Gnorimoschema saphirinella

Scientific classification
- Kingdom: Animalia
- Phylum: Arthropoda
- Clade: Pancrustacea
- Class: Insecta
- Order: Lepidoptera
- Family: Gelechiidae
- Genus: Gnorimoschema
- Species: G. saphirinella
- Binomial name: Gnorimoschema saphirinella (Chambers, 1875)
- Synonyms: Gelechia saphirinella Chambers, 1875;

= Gnorimoschema saphirinella =

- Authority: (Chambers, 1875)
- Synonyms: Gelechia saphirinella Chambers, 1875

Species of moth

Gnorimoschema saphirinella is a moth in the family Gelechiidae.

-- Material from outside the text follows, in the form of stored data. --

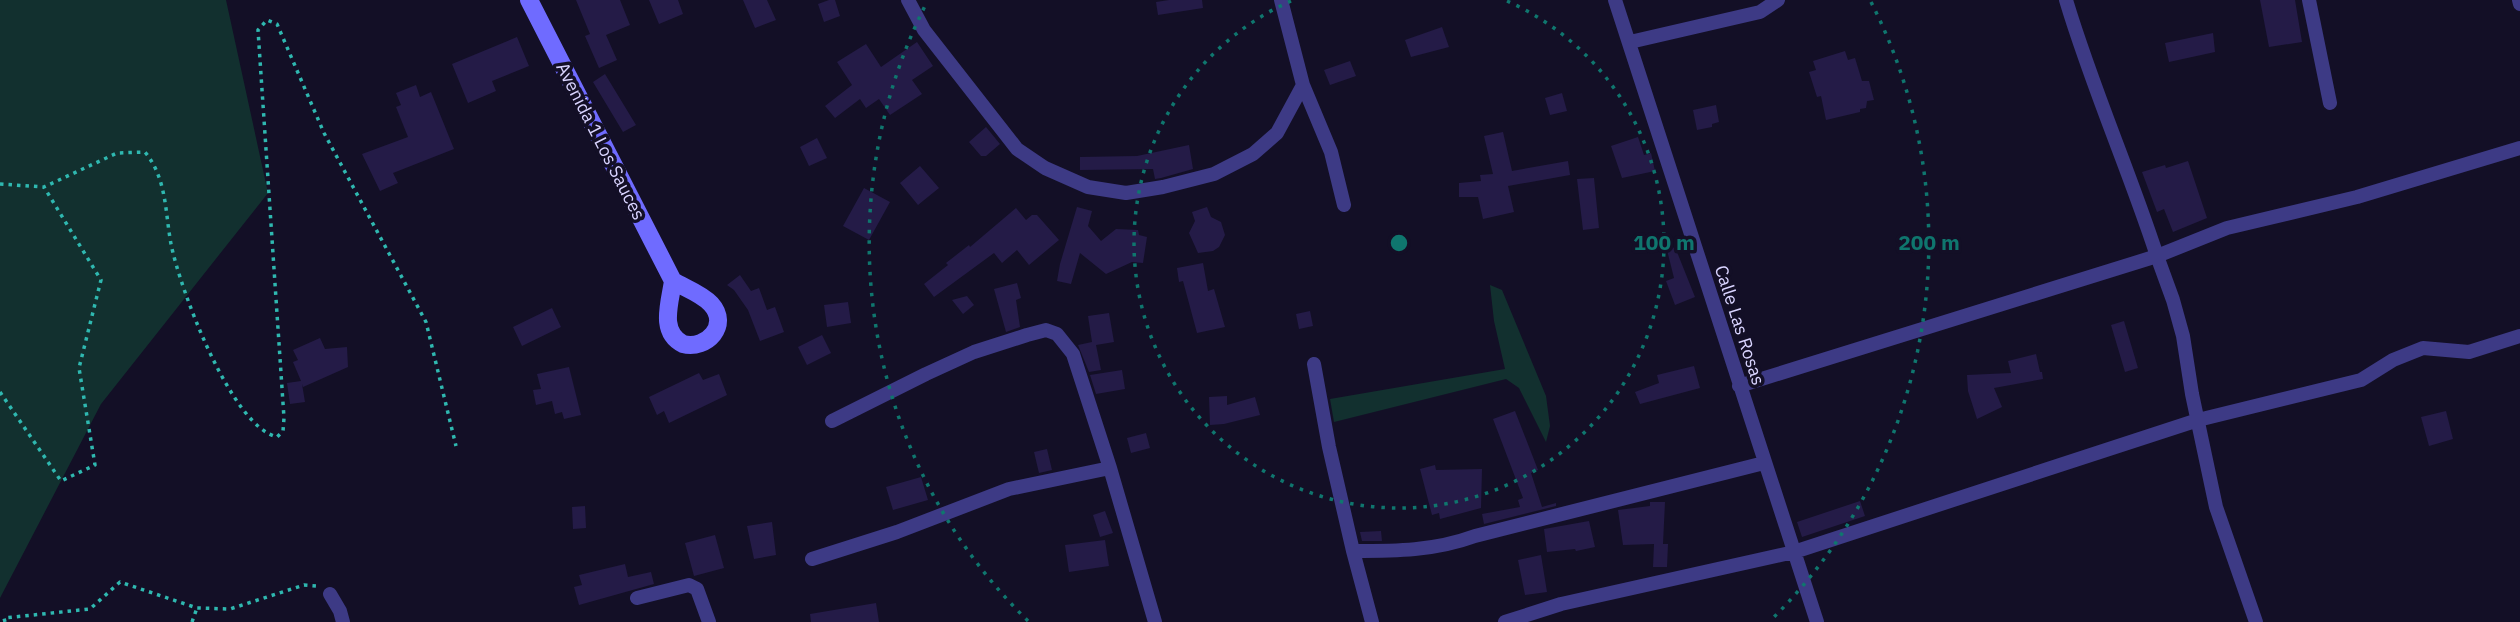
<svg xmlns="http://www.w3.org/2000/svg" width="2520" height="622" font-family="'IBM Plex Sans',sans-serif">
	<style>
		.green { fill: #12302f }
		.building { fill: #241b47 }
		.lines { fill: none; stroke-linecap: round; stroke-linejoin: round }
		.path { stroke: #2fb8b0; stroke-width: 3.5; stroke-dasharray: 3.5 5; stroke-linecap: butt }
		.street { stroke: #3d3a85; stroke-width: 14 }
		.secondary { stroke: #6f6bff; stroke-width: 18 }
		.ring { fill: none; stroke: #0f766e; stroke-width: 3.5; stroke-dasharray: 3.5 7 }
		.labels { text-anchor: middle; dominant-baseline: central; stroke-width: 7; stroke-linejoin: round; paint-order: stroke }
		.street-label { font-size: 18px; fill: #d9d4ff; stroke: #130f26 }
		.centre { fill: #0f766e; stroke: #130f26; stroke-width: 3.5 }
		.ring-label { font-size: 21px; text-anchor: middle; font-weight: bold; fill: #0f766e; stroke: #130f26; stroke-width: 7; stroke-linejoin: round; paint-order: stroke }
	</style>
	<rect width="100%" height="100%" fill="#130f26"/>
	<!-- green -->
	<path class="green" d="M0 0H226L268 193 101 404 0 598Z
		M1490 285 1502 290 1546 396 1550 426 1546 442 1519 388 1506 379 1334 422 1330 399 1505 369 1494 321Z"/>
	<!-- building -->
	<path class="building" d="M576 0H620L630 25 606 35 617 60 599 68 585 36 590 34Z
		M649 0H678L683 14 659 24Z
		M743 0H767L776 20 755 28Z
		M829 0H835L840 16 824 22 818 4Z
		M1169 0H1202L1203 8 1158 15 1156 2Z
		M2260 0H2295L2302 42 2269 47Z
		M1442 27 1449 47 1411 57 1405 40Z
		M2213 33 2215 52 2169 62 2165 43Z
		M517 37 529 66 492 81 496 91 468 103 452 64Z
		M917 42 933 66 912 80 922 94 890 115 879 99 866 108 860 99 835 118 825 106 852 85 837 62 866 44 881 67Z
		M1845 51 1848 60 1855 58 1862 81H1869L1874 100 1867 101 1866 108 1860 109V112L1826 120 1821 96 1817 97 1809 72 1816 70 1813 61Z
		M1350 61 1356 76 1330 85 1324 70Z
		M605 74 636 125 623 132 593 82Z
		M416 85 420 97 431 92 454 149 393 173 398 183 380 191 362 154 408 137 396 107 401 105 396 93Z
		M1562 93 1567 111 1550 115 1545 98Z
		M1716 105 1719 122 1712 124V127L1697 130 1693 110Z
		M986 127 1000 144 986 156H981L969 142Z
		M1503 132 1512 171 1568 161 1570 175 1508 186 1514 212 1483 219 1478 197H1459V183L1481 181 1480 175 1493 174 1484 136Z
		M1638 137 1644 155 1651 153 1655 171 1622 178 1611 146Z
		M817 138 827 158 809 166 800 147Z
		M1189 145 1193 169 1161 178 1155 179 1153 169 1080 170V157L1137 156Z
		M2188 161 2207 218 2173 232 2164 209 2157 212 2142 172 2165 165 2166 168Z
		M920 166 939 188 918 205 900 183Z
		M1594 178 1599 228 1583 230 1577 179Z
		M864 188 890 202 869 240 843 226Z
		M1077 207 1092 211 1088 226 1101 241 1116 229 1138 230 1139 235 1147 237 1143 263 1132 262 1106 274 1080 253 1071 284 1057 281 1060 264Z
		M1207 207 1211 217 1221 222 1225 235 1219 247 1213 251 1198 253 1189 233 1195 221 1192 212Z
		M1016 208 1026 220 1032 215H1037L1059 240 1029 265 1017 250 1002 263 994 253 934 297 924 284 948 265 946 263 969 245 970 247Z
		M1675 247 1695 297 1675 305 1666 281 1674 278 1667 250Z
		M1203 263 1208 291 1214 289 1225 327 1197 333 1183 281 1179 282 1177 268Z
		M740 275 751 291 759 288 767 310 775 307 784 332 760 341 748 310 734 290 727 285Z
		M1017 283 1021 298 1016 300 1020 327 1006 332 994 289Z
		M967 296 974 305 963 314 952 300Z
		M848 302 851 323 827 327 824 305Z
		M552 308 561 327 522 346 513 327Z
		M1310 311 1313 326 1299 329 1296 314Z
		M1109 313 1114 342 1096 345 1101 370 1089 372 1078 345 1092 342 1088 316Z
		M2124 321 2138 368 2125 372 2111 325Z
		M822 335 831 353 807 365 798 347Z
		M320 338 325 349 347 347 348 367 303 387 302 384 305 402 290 404 287 383 301 381 293 362 298 360 293 350Z
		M2036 354 2040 372H2038H2042L2043 379 1994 388 2002 407 1977 419 1968 391 1967 375 2011 373 2008 361Z
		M1694 366 1700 388 1640 404 1635 392 1659 383 1657 375Z
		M569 367 581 415 564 419 562 412 555 414 552 401 536 405 533 390 541 389 537 374Z
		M1122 370 1125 389 1096 394 1090 375Z
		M699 373 703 380 719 374 727 395 669 423 664 411 657 415 649 397Z
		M1227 396V405L1255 397 1260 415 1224 424 1210 425 1209 397Z
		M1515 411 1538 470 1531 473 1542 507 1556 503V506L1484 524 1482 514 1520 507 1518 500 1523 498 1493 419Z
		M2446 411 2453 439 2429 446 2421 417Z
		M1146 433 1150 448 1131 453 1127 438Z
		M1047 449 1052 470 1039 473 1034 452Z
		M1435 465 1436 470 1482 469 1481 508 1440 519 1439 513 1432 515 1420 469Z
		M921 477 928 500 893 510 886 487Z
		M1860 501 1865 516 1802 537 1797 522Z
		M1650 502H1665L1663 544H1658H1668L1667 567H1653L1654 544 1623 545 1618 510 1650 506Z
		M585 506 586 528 573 529 572 507Z
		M1105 511 1113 533 1100 537 1093 515Z
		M1589 521 1595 547 1576 551 1575 549 1547 552 1544 529Z
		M772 522 776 555 754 559 747 526Z
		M1381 531 1382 541H1362L1360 532Z
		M715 535 724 568 694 576 685 543Z
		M1105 540 1109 566 1069 572 1065 545Z
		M1541 555 1547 592 1525 595 1518 560Z
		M625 564 628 577 651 572 654 584 579 605 574 587 582 585 579 575Z
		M876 603 879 622H811L810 614Z"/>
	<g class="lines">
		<!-- path -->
		<path class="path" d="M0 184 44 187 117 153 145 152C167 179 165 212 171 244 180 289 231 426 277 437L283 431 284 418 258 30 267 20 277 24 324 133 426 322 456 446
			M0 392 61 481 95 465 79 368 101 280 44 187
			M5 622 4 618 90 609 120 582 197 608 230 609 304 585 317 586
			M192 622 197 608"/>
		<!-- street -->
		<path class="street" d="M908 0 924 30 1017 149 1045 168 1088 187 1126 193 1163 187 1214 174 1253 154 1277 133 1303 85 1281 0
			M1615 0 1817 622
			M2066 0C2092 87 2129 170 2157 256L2227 228 2357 197 2520 148
			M2309 0 2330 103
			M2519 0 2520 4
			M1630 42 1760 12 1778 0
			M1303 85 1331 152 1344 205
			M1314 364 1329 447 1353 551
			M1739 386 2157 256 2173 300 2183 336 2192 394 2216 507 2256 622
			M832 421 926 374 974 352 1027 335 1046 330 1057 334 1073 354 1110 468 1155 622
			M812 559 897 532 1009 489 1110 468
			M330 594 340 611 343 622
			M637 598 689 585 697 589 709 622
			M1372 622 1353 551C1396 551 1434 551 1475 536L1764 463
			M1505 622 1561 604 1794 552 2198 420 2361 380 2393 360 2423 348 2469 352 2520 336"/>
		<!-- secondary -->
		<path class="secondary" d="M529 0 673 281C685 288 702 294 711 304 730 325 707 350 683 344 659 332 670 303 673 281"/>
	</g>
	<!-- distance rings -->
	<g class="ring">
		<path d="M1507 1A265 265 0 1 1 1291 1"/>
		<path d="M1028 621A530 530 0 0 1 927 2M1871 2A530 530 0 0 1 1770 621"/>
	</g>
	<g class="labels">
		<!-- street labels -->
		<g class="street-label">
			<text transform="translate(601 141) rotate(63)">Avenida 1 Los Sauces</text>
			<text transform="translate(1740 325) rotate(72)">Calle Las Rosas</text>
		</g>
	</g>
	<circle cx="1399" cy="243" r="10" class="centre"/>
	<g class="ring-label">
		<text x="1664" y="250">100 m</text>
		<text x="1929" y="250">200 m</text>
	</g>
</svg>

It was described by Vactor Tousey Chambers in 1875. It is widespread throughout North America, where it has been recorded from Alabama, Arizona, California, Colorado, Florida, Georgia, Illinois, Kansas, Mississippi, New Mexico, North Dakota, Oklahoma, Tennessee and Texas.

The length of the forewings is 4.5–6 mm for males and 4.2-5.9 mm for females. Adults are on wing from February to October.

The larvae feed on Ambrosia chamissonis, Ambrosia confertifolia and Ambrosia psilostachya. They mine the leaves of their host plants.